--- start DATA TO PROCESS ---

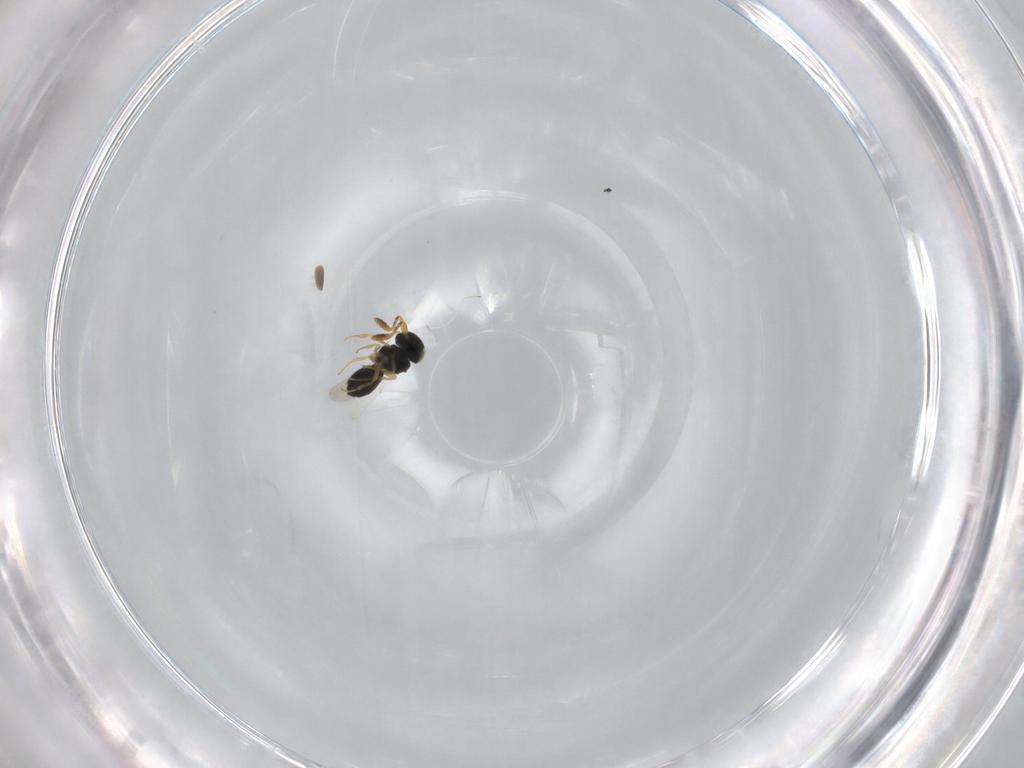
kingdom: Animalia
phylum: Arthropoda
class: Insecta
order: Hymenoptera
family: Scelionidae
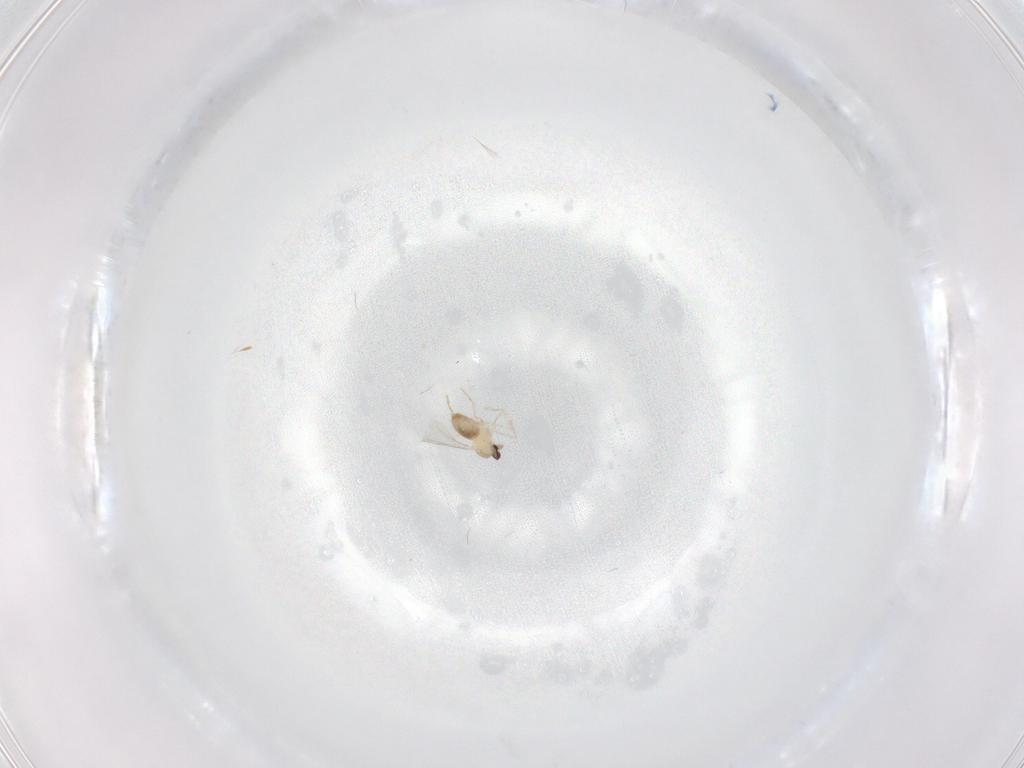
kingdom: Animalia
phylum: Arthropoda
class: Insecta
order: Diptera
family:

--- end DATA TO PROCESS ---

Please retype every line of the material above word for word, leaving the pictures out of your answer.

** TASK RESULT **
kingdom: Animalia
phylum: Arthropoda
class: Insecta
order: Hymenoptera
family: Scelionidae
kingdom: Animalia
phylum: Arthropoda
class: Insecta
order: Diptera
family:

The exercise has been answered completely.